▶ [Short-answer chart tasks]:
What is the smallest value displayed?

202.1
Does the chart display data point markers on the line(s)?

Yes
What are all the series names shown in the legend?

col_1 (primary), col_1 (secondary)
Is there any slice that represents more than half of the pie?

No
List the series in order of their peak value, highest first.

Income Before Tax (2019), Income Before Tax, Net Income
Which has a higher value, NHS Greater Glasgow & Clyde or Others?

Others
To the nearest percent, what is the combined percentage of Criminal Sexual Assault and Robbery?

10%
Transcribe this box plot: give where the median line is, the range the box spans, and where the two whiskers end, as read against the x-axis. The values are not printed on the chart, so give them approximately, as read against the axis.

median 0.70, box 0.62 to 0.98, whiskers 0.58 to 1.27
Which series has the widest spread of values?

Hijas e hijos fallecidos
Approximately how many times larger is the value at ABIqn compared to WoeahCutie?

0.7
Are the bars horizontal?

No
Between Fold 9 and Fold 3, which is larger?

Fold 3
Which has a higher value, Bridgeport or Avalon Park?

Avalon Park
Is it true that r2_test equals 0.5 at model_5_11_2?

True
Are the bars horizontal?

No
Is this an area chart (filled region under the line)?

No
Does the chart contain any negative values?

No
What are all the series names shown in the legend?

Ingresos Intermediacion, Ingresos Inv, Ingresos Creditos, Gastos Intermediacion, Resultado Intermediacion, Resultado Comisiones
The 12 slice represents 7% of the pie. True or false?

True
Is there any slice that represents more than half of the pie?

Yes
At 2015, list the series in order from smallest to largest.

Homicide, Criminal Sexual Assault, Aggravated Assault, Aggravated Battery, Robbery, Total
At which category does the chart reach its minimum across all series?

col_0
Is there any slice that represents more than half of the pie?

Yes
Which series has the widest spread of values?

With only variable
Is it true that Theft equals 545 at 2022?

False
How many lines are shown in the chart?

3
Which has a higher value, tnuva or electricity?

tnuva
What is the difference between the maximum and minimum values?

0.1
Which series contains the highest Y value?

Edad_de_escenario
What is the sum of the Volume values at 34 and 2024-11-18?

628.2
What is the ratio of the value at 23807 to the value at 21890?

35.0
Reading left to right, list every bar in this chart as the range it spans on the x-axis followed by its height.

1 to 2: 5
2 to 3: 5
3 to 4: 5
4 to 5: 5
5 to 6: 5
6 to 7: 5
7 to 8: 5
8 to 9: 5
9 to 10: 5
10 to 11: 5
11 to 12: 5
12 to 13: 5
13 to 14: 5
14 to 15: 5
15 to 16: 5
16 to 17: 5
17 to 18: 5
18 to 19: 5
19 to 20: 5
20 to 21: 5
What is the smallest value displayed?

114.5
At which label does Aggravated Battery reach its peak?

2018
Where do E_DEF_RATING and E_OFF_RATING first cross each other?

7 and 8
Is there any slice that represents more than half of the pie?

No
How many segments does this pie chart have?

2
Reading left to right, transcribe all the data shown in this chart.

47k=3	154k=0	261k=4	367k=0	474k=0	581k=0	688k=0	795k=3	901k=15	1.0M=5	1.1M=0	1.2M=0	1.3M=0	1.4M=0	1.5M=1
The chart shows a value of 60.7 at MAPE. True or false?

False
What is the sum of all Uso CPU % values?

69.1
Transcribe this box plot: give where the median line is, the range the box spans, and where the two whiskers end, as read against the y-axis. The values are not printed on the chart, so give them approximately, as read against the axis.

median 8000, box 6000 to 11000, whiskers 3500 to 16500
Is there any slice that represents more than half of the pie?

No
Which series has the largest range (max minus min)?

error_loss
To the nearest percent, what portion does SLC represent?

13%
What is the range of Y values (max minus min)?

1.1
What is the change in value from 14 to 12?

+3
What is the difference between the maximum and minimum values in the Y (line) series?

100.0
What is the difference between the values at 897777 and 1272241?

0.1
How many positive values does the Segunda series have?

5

▶ [Directions]: Copy out all of the lines above word for word.

▶ [Exercise output]:
What is the smallest value displayed?

202.1
Does the chart display data point markers on the line(s)?

Yes
What are all the series names shown in the legend?

col_1 (primary), col_1 (secondary)
Is there any slice that represents more than half of the pie?

No
List the series in order of their peak value, highest first.

Income Before Tax (2019), Income Before Tax, Net Income
Which has a higher value, NHS Greater Glasgow & Clyde or Others?

Others
To the nearest percent, what is the combined percentage of Criminal Sexual Assault and Robbery?

10%
Transcribe this box plot: give where the median line is, the range the box spans, and where the two whiskers end, as read against the x-axis. The values are not printed on the chart, so give them approximately, as read against the axis.

median 0.70, box 0.62 to 0.98, whiskers 0.58 to 1.27
Which series has the widest spread of values?

Hijas e hijos fallecidos
Approximately how many times larger is the value at ABIqn compared to WoeahCutie?

0.7
Are the bars horizontal?

No
Between Fold 9 and Fold 3, which is larger?

Fold 3
Which has a higher value, Bridgeport or Avalon Park?

Avalon Park
Is it true that r2_test equals 0.5 at model_5_11_2?

True
Are the bars horizontal?

No
Is this an area chart (filled region under the line)?

No
Does the chart contain any negative values?

No
What are all the series names shown in the legend?

Ingresos Intermediacion, Ingresos Inv, Ingresos Creditos, Gastos Intermediacion, Resultado Intermediacion, Resultado Comisiones
The 12 slice represents 7% of the pie. True or false?

True
Is there any slice that represents more than half of the pie?

Yes
At 2015, list the series in order from smallest to largest.

Homicide, Criminal Sexual Assault, Aggravated Assault, Aggravated Battery, Robbery, Total
At which category does the chart reach its minimum across all series?

col_0
Is there any slice that represents more than half of the pie?

Yes
Which series has the widest spread of values?

With only variable
Is it true that Theft equals 545 at 2022?

False
How many lines are shown in the chart?

3
Which has a higher value, tnuva or electricity?

tnuva
What is the difference between the maximum and minimum values?

0.1
Which series contains the highest Y value?

Edad_de_escenario
What is the sum of the Volume values at 34 and 2024-11-18?

628.2
What is the ratio of the value at 23807 to the value at 21890?

35.0
Reading left to right, list every bar in this chart as the range it spans on the x-axis followed by its height.

1 to 2: 5
2 to 3: 5
3 to 4: 5
4 to 5: 5
5 to 6: 5
6 to 7: 5
7 to 8: 5
8 to 9: 5
9 to 10: 5
10 to 11: 5
11 to 12: 5
12 to 13: 5
13 to 14: 5
14 to 15: 5
15 to 16: 5
16 to 17: 5
17 to 18: 5
18 to 19: 5
19 to 20: 5
20 to 21: 5
What is the smallest value displayed?

114.5
At which label does Aggravated Battery reach its peak?

2018
Where do E_DEF_RATING and E_OFF_RATING first cross each other?

7 and 8
Is there any slice that represents more than half of the pie?

No
How many segments does this pie chart have?

2
Reading left to right, transcribe all the data shown in this chart.

47k=3	154k=0	261k=4	367k=0	474k=0	581k=0	688k=0	795k=3	901k=15	1.0M=5	1.1M=0	1.2M=0	1.3M=0	1.4M=0	1.5M=1
The chart shows a value of 60.7 at MAPE. True or false?

False
What is the sum of all Uso CPU % values?

69.1
Transcribe this box plot: give where the median line is, the range the box spans, and where the two whiskers end, as read against the y-axis. The values are not printed on the chart, so give them approximately, as read against the axis.

median 8000, box 6000 to 11000, whiskers 3500 to 16500
Is there any slice that represents more than half of the pie?

No
Which series has the largest range (max minus min)?

error_loss
To the nearest percent, what portion does SLC represent?

13%
What is the range of Y values (max minus min)?

1.1
What is the change in value from 14 to 12?

+3
What is the difference between the maximum and minimum values in the Y (line) series?

100.0
What is the difference between the values at 897777 and 1272241?

0.1
How many positive values does the Segunda series have?

5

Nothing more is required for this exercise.